MEDIAKOMPETEN.CO.ID - Momen Hari Raya Idulfitri, yang seharusnya dipenuhi sukacita, terkadang justru menjadi sumber tekanan mental bagi sebagian masyarakat Indonesia. Alih-alih merasakan kebahagiaan penuh, beberapa individu justru mengalami penurunan kondisi psikologis.
Pemicu dari kondisi ini sangat beragam dan seringkali berkaitan erat dengan dinamika sosial selama perayaan besar berlangsung. Tekanan ini bisa muncul dari berbagai sisi, baik internal maupun eksternal.
Salah satu sumber tekanan umum adalah interaksi sosial yang intens, seperti rentetan pertanyaan pribadi yang dilontarkan oleh kerabat jauh maupun dekat. Pertanyaan mengenai status pekerjaan, pernikahan, atau rencana masa depan seringkali menjadi momok.
Selain itu, adanya kesenjangan antara harapan keluarga besar dengan realitas kehidupan pribadi juga dapat menimbulkan beban emosional yang signifikan. Hal ini membuat suasana kumpul keluarga terasa mencekam, bukan membahagiakan.
Kondisi psikologis yang terganggu saat Lebaran ini merupakan fenomena yang diakui oleh para profesional kesehatan jiwa. Mereka memahami bahwa suasana liburan besar membawa ekspektasi tinggi.
Menanggapi hal ini, spesialis kedokteran jiwa, dr. Lahargo Kembaren, SpKJ, memberikan pandangan mengenai potensi masalah mentalitas selama periode Lebaran. Beliau menggarisbawahi bahwa situasi ini memang bisa terjadi pada sebagian orang.
"Hal-hal seperti ini memang bisa saja terjadi buat sebagian orang," ujar dr. Lahargo Kembaren, SpKJ, mengonfirmasi adanya potensi tekanan psikologis selama momen perayaan hari raya.
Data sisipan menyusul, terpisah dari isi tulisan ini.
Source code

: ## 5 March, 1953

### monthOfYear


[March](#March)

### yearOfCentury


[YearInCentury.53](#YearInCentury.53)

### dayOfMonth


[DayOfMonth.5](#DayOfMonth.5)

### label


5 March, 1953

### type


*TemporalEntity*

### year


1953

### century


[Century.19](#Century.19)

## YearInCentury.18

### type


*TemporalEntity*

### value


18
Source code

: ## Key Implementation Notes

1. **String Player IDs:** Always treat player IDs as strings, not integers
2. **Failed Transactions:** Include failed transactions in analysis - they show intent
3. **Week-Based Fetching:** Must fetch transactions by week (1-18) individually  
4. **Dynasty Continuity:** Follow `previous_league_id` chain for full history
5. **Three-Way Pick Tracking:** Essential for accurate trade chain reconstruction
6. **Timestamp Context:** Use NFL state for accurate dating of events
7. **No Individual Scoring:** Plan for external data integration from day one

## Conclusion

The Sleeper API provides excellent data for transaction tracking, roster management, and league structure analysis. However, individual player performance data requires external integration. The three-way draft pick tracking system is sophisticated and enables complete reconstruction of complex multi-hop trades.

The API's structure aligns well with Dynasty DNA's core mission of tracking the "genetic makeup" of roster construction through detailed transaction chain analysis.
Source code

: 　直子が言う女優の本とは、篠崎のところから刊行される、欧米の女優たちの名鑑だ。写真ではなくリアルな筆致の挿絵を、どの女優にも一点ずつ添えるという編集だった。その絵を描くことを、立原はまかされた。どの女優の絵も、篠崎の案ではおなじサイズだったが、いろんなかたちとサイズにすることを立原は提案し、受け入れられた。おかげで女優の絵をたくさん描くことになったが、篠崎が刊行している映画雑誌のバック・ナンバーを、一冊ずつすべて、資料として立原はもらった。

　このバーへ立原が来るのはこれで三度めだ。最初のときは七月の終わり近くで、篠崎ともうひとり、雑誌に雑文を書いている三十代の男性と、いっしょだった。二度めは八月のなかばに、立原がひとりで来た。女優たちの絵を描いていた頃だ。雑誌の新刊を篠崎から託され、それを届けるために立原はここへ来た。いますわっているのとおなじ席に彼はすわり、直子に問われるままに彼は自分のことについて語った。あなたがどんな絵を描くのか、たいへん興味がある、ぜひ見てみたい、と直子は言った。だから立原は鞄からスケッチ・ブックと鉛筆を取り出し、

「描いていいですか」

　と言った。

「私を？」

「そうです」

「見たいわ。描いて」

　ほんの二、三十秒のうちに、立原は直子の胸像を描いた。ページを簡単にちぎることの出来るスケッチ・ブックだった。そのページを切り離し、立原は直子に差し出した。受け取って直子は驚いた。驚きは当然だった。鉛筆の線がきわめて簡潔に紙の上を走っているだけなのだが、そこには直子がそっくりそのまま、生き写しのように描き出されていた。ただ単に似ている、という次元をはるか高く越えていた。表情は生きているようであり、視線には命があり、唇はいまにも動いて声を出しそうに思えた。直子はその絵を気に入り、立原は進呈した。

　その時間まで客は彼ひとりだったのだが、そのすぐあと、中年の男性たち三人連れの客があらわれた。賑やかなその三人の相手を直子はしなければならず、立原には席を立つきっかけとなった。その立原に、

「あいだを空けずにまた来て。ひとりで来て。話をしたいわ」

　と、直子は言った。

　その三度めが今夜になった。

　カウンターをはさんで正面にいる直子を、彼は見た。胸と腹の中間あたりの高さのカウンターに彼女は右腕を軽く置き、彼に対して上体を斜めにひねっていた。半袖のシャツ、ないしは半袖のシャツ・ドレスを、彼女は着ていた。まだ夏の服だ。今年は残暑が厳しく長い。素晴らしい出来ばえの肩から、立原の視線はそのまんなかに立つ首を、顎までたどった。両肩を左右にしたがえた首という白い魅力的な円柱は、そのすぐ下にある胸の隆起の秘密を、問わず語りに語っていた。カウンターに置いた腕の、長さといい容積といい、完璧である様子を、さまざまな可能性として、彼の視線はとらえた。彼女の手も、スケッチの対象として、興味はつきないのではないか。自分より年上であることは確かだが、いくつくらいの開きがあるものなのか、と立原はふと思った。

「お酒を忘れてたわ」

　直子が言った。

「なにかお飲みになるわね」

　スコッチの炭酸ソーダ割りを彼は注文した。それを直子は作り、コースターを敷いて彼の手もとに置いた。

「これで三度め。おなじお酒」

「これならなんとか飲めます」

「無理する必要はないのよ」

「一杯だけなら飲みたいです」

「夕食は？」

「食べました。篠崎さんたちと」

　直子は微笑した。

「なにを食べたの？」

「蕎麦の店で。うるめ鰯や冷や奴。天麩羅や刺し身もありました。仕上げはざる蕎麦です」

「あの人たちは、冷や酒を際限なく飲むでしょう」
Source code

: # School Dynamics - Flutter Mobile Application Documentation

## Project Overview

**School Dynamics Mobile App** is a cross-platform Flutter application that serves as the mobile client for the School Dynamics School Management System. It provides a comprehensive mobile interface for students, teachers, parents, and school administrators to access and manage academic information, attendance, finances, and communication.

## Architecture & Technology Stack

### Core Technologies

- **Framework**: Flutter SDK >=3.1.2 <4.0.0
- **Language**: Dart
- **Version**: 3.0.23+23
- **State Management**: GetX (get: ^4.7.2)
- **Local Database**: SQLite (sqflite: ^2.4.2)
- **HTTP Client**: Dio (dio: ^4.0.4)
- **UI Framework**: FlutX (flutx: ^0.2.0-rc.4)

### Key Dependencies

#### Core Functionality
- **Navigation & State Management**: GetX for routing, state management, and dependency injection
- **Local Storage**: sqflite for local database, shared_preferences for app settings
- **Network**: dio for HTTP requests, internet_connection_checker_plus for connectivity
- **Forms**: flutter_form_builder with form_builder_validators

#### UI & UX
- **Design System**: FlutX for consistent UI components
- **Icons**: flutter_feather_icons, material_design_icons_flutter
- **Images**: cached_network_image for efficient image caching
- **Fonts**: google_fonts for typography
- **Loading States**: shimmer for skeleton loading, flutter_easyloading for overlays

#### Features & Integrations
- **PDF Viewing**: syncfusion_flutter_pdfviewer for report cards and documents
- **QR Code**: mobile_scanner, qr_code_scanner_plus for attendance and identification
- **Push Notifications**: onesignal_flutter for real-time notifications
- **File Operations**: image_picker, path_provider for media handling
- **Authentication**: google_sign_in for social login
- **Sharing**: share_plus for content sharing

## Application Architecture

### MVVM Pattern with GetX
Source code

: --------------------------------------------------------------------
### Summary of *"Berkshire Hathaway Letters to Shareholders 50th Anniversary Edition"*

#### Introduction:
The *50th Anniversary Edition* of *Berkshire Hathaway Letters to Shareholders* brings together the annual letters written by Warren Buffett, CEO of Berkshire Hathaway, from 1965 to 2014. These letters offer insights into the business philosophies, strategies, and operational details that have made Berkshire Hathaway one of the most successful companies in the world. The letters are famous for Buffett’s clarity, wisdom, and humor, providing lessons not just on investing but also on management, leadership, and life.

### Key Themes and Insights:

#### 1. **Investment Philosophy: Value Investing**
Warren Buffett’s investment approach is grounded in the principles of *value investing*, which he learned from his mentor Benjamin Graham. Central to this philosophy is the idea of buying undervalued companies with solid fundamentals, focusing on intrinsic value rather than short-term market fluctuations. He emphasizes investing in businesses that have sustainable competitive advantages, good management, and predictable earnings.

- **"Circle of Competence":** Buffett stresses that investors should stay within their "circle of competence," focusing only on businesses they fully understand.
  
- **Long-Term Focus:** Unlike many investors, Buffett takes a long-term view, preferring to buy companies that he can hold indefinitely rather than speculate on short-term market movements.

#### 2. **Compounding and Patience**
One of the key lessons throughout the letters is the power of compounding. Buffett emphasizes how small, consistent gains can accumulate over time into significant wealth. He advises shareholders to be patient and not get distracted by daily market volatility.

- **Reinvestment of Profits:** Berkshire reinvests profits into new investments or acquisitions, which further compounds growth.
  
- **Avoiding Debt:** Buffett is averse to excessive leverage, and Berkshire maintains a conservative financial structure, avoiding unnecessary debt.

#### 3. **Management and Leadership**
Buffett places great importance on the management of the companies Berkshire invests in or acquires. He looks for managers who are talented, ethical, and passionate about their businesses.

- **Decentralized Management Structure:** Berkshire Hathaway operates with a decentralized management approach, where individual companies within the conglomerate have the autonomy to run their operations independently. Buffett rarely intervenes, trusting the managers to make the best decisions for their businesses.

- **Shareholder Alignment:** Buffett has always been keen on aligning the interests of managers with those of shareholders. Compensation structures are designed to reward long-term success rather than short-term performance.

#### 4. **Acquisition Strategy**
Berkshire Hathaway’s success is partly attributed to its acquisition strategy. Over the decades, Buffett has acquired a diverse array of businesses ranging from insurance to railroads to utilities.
Oleh karena itu, penting bagi masyarakat untuk menerapkan strategi pencegahan agar perayaan tetap berjalan damai dan menyenangkan bagi semua pihak. Langkah proaktif sangat dibutuhkan untuk menjaga ketenangan batin.
Para ahli menyarankan persiapan mental yang matang sebelum memasuki periode silaturahmi dan kumpul keluarga besar. Mengenali batasan diri adalah langkah awal yang krusial dalam menjaga kewarasan mental.